Pierrot le Fou (1965)
By 1965, Godard had already made ten feature films and kickstarted a new school of thought in filmmaking. He was growing tired of himself as an auteur, under the pressures of the very theory he and his fellow renegades cooked up, and that dissatisfaction resulted in perhaps his masterpiece. It’s a self-destructive pop art rebel yell, following Belmondo and Karina again as they ditch a bourgeoisie city life to sink cars (Godard’s own Ford Galaxie), paint their faces blue, and snatch suitcases full of money.
Alphaville (1965)
A lifelong Marxist, Godard got ambitious with this dystopian critique of the capitalist society he saw as alienating and devoid of love—he originally hoped to title it “Tarzan versus IBM.” His typical machismo noir hero (Eddie Constantine) must hold onto his humanity in a futuristic city ruled by the puritanical computer Alpha 60, and his love for its spiritually neutered programmer (Karina) will introduce poetry and unpredictability into a rigid system.

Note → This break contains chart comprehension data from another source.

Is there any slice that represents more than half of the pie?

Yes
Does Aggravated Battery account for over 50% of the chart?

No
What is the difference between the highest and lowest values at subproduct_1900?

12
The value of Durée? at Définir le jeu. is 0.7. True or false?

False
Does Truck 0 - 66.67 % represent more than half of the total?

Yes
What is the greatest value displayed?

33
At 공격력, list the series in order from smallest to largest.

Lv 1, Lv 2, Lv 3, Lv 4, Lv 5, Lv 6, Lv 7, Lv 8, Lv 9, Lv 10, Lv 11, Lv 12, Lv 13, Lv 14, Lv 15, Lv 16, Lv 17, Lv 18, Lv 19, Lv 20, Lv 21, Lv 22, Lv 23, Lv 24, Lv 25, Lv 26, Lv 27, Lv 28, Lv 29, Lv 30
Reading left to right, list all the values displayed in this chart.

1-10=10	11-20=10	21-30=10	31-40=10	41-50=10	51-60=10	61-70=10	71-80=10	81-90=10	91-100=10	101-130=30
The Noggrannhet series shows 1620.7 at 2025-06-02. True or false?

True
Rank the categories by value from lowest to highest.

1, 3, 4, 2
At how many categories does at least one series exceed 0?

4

Shot in the strange modernist glass and concrete of Paris by night, it’s a more impassioned dystopian tale than many more expensive CGI productions we get today.
The Image Book (2018)
Godard’s final film proved that the master could still bewilder and frustrate audiences into the 21st century, nevertheless earning him Cannes’ first ever Spéciale Palme d’Or. It’s a confronting and chaotic assembly of footage, distorted and saturated beyond the point of recognition—and perhaps of comprehension, mostly making the point that cinema itself can have a destructive impact upon completely unrelated populations around the world. Jean-Luc Godard determined that his filmography would go out with a bang, making something so aesthetically different to Breathless but with the same rabble-rousing ideals.